_Exercise instructions_
Collect each line of the entries that holds the string "operations".

(Items listed in a dataset)
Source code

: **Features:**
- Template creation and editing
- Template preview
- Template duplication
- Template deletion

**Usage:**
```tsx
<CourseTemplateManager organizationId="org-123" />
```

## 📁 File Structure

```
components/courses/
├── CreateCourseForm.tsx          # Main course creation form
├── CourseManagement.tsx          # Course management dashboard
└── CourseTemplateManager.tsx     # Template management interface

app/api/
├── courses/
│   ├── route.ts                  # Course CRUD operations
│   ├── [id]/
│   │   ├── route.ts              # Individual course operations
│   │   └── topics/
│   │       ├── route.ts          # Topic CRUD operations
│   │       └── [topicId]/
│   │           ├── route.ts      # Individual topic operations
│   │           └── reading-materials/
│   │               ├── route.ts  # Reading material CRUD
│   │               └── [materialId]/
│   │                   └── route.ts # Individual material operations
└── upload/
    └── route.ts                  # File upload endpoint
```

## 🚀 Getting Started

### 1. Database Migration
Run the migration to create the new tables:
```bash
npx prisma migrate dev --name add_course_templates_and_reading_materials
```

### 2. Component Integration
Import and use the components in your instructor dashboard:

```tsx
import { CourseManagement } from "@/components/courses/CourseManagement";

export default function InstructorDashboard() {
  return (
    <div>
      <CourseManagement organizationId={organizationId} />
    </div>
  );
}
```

_The answer_
│   ├── route.ts                  # Course CRUD operations
│   │   ├── route.ts              # Individual course operations
│   │       ├── route.ts          # Topic CRUD operations
│   │           ├── route.ts      # Individual topic operations
│   │                   └── route.ts # Individual material operations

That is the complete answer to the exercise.